The problem remains that an uncomfortable individual, when faced with a silent majority led by outspoken extremists, has a tendency to go along for fear of being singled out or having his manhood and loyalty to the brotherhood questioned. Most guys do not participate in extreme behavior most of the time, but they know people who do, and most do not say anything about it. Edmund Burke’s famous line, “All that is necessary for the triumph of evil is that good men do nothing” perfectly summarizes the result of the bystander role most guys play. Kimmel explains,
[B]eing a real man isn’t going along with what you know in your heart to be cruel, inhumane, stupid, humiliating, and dangerous. Being a real man means doing the right thing, standing up to immorality and injustice when you see it, and expressing compassion, not contempt, for those who are less fortunate (p. 287).
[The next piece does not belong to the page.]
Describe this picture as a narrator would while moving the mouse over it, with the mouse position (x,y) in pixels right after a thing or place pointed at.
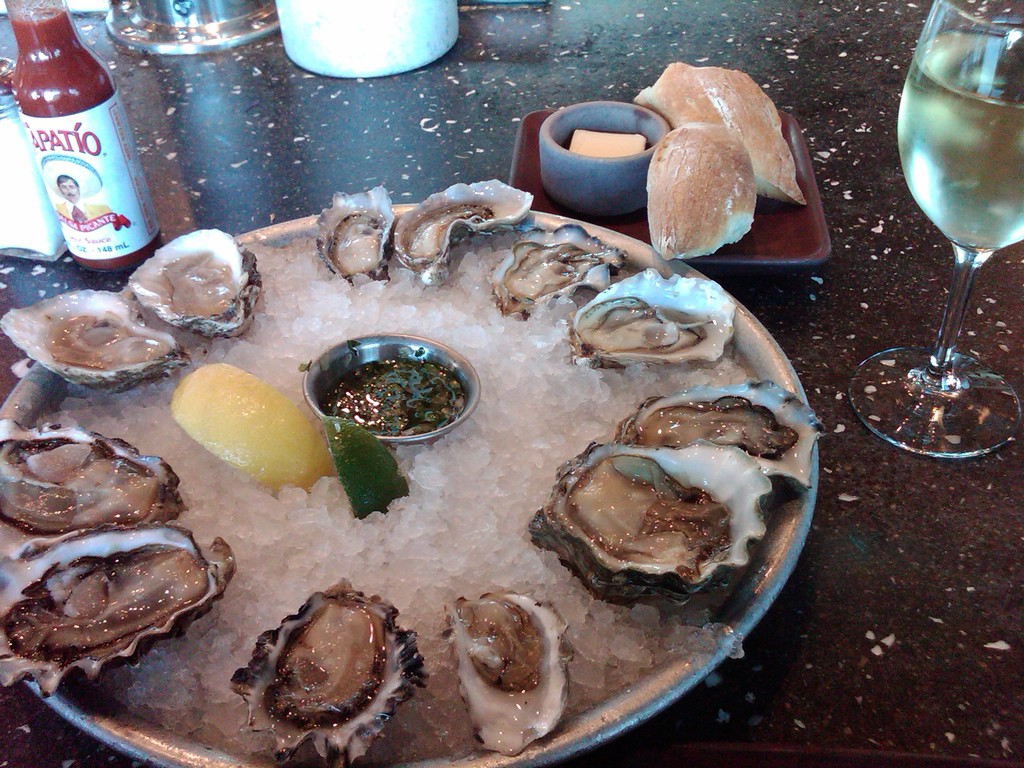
This image consists of oysters (178,492) kept on a plate (312,518) along with the ice (429,537). To the right (948,149), there is a glass of alcohol (947,209). To the left (60,207), there is a hot sauce bottle (63,161). In the middle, we can see the bread (715,217).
Being a man is about being courageous, honorable, and ethical. Something that fraternity, when done right, is all about. Sigma Nu chapters are ideally positioned to advance this conversation among their membership; whether through LEAD sessions and other intentional conversations on topics like sexual assault, alcohol misuse prevention, values, and ethics, or in developing true mentoring relationships with “big brothers” and local advisor-mentors. Fraternity men and chapters should promote true masculinity – acting as beacons of love, honor, and truth – not a promotion of excessive behavior and delayed development. Guyland is a wake-up call to the realities and effects of the college experience and surrounding years on males. Advisors, fathers, and brothers can benefit from the perspective, analysis, and advice provided by Kimmel.